(Items listed in a dataset)
■ ■ ■ ■

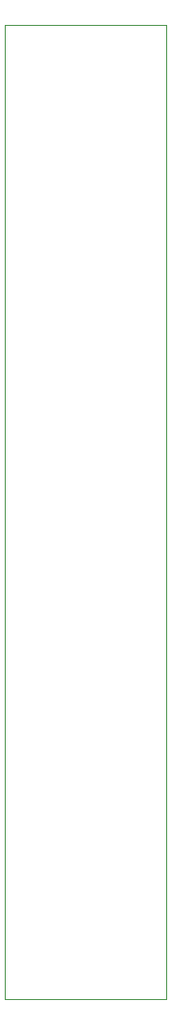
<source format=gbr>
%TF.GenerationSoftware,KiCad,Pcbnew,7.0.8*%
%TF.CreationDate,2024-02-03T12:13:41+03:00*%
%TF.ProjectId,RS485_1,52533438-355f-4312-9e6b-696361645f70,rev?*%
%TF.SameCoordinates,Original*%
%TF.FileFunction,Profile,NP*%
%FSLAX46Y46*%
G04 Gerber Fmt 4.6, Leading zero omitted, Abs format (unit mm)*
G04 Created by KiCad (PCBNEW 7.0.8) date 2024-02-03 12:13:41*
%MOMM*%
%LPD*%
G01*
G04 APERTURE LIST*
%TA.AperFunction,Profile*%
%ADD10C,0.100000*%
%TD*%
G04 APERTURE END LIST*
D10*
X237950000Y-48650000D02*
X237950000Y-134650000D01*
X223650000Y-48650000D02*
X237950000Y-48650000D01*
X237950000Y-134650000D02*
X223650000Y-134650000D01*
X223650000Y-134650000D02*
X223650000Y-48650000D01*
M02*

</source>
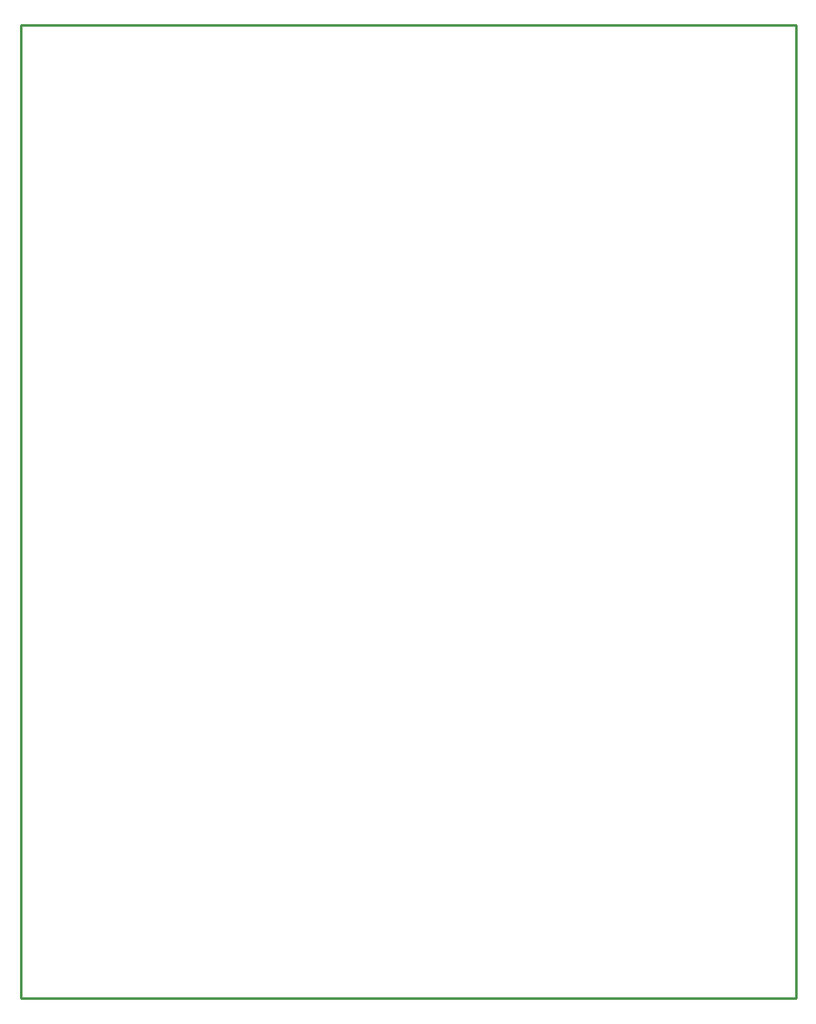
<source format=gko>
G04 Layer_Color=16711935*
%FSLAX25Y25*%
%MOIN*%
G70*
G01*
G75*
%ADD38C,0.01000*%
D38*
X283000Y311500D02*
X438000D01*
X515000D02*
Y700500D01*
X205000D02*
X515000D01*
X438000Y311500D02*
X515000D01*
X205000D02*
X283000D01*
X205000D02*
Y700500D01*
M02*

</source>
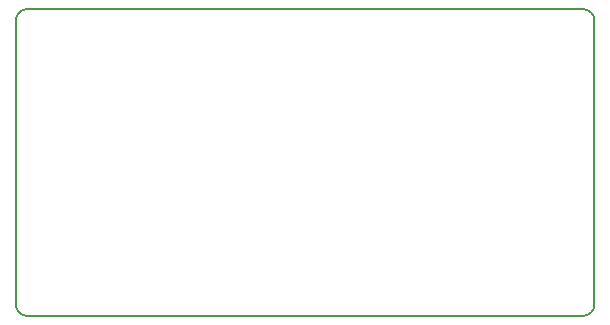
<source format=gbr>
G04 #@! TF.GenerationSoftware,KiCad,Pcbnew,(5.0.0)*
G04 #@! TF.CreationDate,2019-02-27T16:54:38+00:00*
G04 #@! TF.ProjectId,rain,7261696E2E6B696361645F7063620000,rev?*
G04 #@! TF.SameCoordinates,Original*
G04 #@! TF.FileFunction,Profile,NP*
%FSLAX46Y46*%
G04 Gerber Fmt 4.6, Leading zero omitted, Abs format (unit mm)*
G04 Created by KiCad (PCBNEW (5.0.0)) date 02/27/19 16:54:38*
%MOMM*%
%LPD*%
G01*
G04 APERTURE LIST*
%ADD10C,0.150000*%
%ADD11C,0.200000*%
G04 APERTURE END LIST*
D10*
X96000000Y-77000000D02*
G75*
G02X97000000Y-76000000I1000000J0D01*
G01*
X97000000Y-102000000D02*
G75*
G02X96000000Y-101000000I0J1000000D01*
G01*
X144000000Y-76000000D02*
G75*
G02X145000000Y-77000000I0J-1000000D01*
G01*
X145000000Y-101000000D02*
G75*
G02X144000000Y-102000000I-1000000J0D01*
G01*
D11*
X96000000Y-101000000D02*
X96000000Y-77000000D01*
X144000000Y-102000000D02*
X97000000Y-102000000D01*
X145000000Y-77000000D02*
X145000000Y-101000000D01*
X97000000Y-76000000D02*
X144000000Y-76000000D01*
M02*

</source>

■ ■ ■ ■

• Work instruction: Copy out every line of the entries where the string "FileFunction" shows up.

• Answer to this exercise:
%TF.FileFunction,Profile,NP*%
G04 #@! TF.FileFunction,Profile,NP*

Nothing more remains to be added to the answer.